Under the hood, the agent loop in the executor follows these steps:

  1. Collect the full response — the agent loop works with both streaming and non-streaming requests. When streaming is enabled, the loop consumes the stream and accumulates tool calls from the streamed chunks. When streaming is off, it reads tool calls directly from the response. Either way, tool calls are fully collected before any are executed.

  2. Call the LLM (with retry) — send the current message list plus tool definitions via the chat completions API. If the call fails, retry with exponential backoff up to max_llm_retries times (§9.10).

  3. Check finish_reason — if the response’s finish_reason is "tool_calls", the model wants to invoke tools. If it’s "stop", the model is done.

  4. Extract tool calls — each tool call has an id, a function.name, and function.arguments (a JSON string).

  5. Parse arguments (resilient) — parse the JSON arguments using the four-strategy fallback chain (§9.8). If all strategies fail, send the error back to the LLM as a tool result.

  6. Execute (with error safety) — for each tool call, find the matching function and call it. If the function throws, catch the error and send it back to the LLM as a tool result (§9.9) — the loop continues.

  7. Append results — add the assistant’s tool-call message and one tool role message per call result back to the conversation.

  8. Repeat — go back to step 2 with the updated message list.

  9. Return — when the model produces a final response (no tool calls), pass it through the processor and return the result.

# Simplified pseudocode of the agent loop (with resilience)
from prompty import ExecuteError
from prompty.core.tool_dispatch import resilient_json_parse
messages = prepare(agent, inputs)
for i in range(max_iterations):
# LLM call with retry (§9.10)
for attempt in range(max_llm_retries):
try:
response = client.chat.completions.create(
model=agent.model.id, messages=messages, tools=tool_defs)
break
except Exception as e:
if attempt + 1 >= max_llm_retries:
raise ExecuteError(str(e), messages=messages)
time.sleep(min(2 ** (attempt + 1) + random(), 60))
if response.finish_reason != "tool_calls":
return process(response)
messages.append(response.message)
for tool_call in response.tool_calls:
# Resilient parsing (§9.8)
args = resilient_json_parse(tool_call.function.arguments)
try:
# Error safety (§9.9) — catch tool failures
result = tools[tool_call.function.name](**args)
except Exception as e:
result = f"Error: Tool '{tool_call.function.name}' failed: {e}"
messages.append({"role": "tool", "tool_call_id": tool_call.id, "content": str(result)})
raise ValueError(f"Agent loop exceeded max_iterations ({max_iterations})")
  • Keep tool descriptions clear and concise. The LLM uses the description field to decide when to call a tool. Vague descriptions lead to incorrect or missed tool calls.

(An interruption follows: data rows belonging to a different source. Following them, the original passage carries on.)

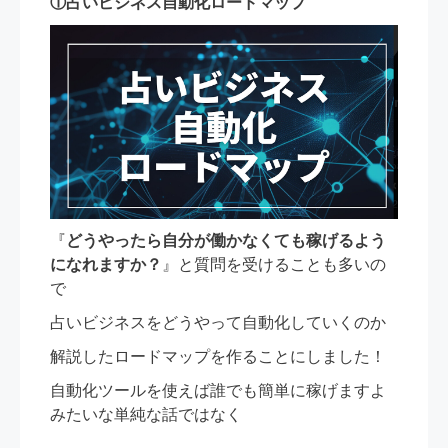
①占いビジネス自動化ロードマップ
『
どうやったら自分が働かなくても稼げるよう
になれますか？
』と質問を受けることも多いの
で
占いビジネスをどうやって自動化していくのか
解説したロードマップを作ることにしました！
自動化ツールを使えば誰でも簡単に稼げますよ
みたいな単純な話ではなく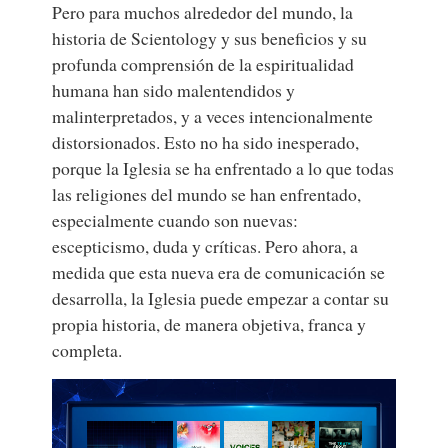
Pero para muchos alrededor del mundo, la
historia de Scientology y sus beneficios y su
profunda comprensión de la espiritualidad
humana han sido malentendidos y
malinterpretados, y a veces intencionalmente
distorsionados. Esto no ha sido inesperado,
porque la Iglesia se ha enfrentado a lo que todas
las religiones del mundo se han enfrentado,
especialmente cuando son nuevas:
escepticismo, duda y críticas. Pero ahora, a
medida que esta nueva era de comunicación se
desarrolla, la Iglesia puede empezar a contar su
propia historia, de manera objetiva, franca y
completa.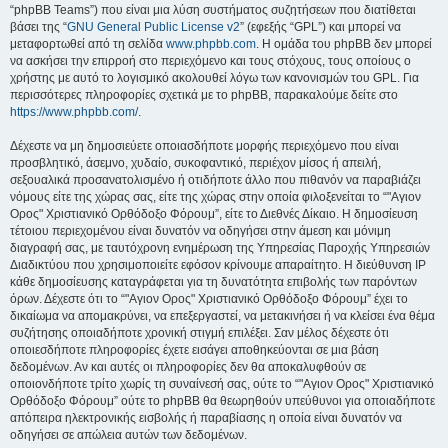
“phpBB Teams”) που είναι μια λύση συστήματος συζητήσεων που διατίθεται
βάσει της “
GNU General Public License v2
” (εφεξής “GPL”) και μπορεί να
μεταφορτωθεί από τη σελίδα
www.phpbb.com
. Η ομάδα του phpBB δεν μπορεί
να ασκήσει την επιρροή στο περιεχόμενο και τους στόχους, τους οποίους ο
χρήστης με αυτό το λογισμικό ακολουθεί λόγω των κανονισμών του GPL. Για
περισσότερες πληροφορίες σχετικά με το phpBB, παρακαλούμε δείτε στο
https://www.phpbb.com/
.
Δέχεστε να μη δημοσιεύετε οποιασδήποτε μορφής περιεχόμενο που είναι
προσβλητικό, άσεμνο, χυδαίο, συκοφαντικό, περιέχον μίσος ή απειλή,
σεξουαλικά προσανατολισμένο ή οτιδήποτε άλλο που πιθανόν να παραβιάζει
νόμους είτε της χώρας σας, είτε της χώρας στην οποία φιλοξενείται το “"Αγιον
Ορος" Χριστιανικό Ορθόδοξο Φόρουμ”, είτε το Διεθνές Δίκαιο. Η δημοσίευση
τέτοιου περιεχομένου είναι δυνατόν να οδηγήσει στην άμεση και μόνιμη
διαγραφή σας, με ταυτόχρονη ενημέρωση της Υπηρεσίας Παροχής Υπηρεσιών
Διαδικτύου που χρησιμοποιείτε εφόσον κρίνουμε απαραίτητο. Η διεύθυνση IP
κάθε δημοσίευσης καταγράφεται για τη δυνατότητα επιβολής των παρόντων
όρων. Δέχεστε ότι το “"Αγιον Ορος" Χριστιανικό Ορθόδοξο Φόρουμ” έχει το
δικαίωμα να απομακρύνει, να επεξεργαστεί, να μετακινήσει ή να κλείσει ένα θέμα
συζήτησης οποιαδήποτε χρονική στιγμή επιλέξει. Σαν μέλος δέχεστε ότι
οποιεσδήποτε πληροφορίες έχετε εισάγει αποθηκεύονται σε μια βάση
δεδομένων. Αν και αυτές οι πληροφορίες δεν θα αποκαλυφθούν σε
οποιονδήποτε τρίτο χωρίς τη συναίνεσή σας, ούτε το “"Αγιον Ορος" Χριστιανικό
Ορθόδοξο Φόρουμ” ούτε το phpBB θα θεωρηθούν υπεύθυνοι για οποιαδήποτε
απόπειρα ηλεκτρονικής εισβολής ή παραβίασης η οποία είναι δυνατόν να
οδηγήσει σε απώλεια αυτών των δεδομένων.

  • Use strict: true on FunctionTool. This enables OpenAI’s structured output mode for tool parameters, ensuring the model produces valid JSON matching your schema. It requires all parameters to be required and adds additionalProperties: false automatically.

  • Set a reasonable max_iterations. Most tool-using conversations complete in 2–5 iterations. Setting the limit too high risks runaway costs; setting it too low may cut off legitimate multi-step reasoning.

  • Return structured strings from tools. The LLM processes your tool’s return value as text. Returning well-formatted data (JSON, key-value pairs) helps the model extract information accurately.

  • Test with mocked tools first. Use simple stub functions that return hardcoded data while developing your prompt. Switch to real implementations once the agent’s reasoning flow is solid.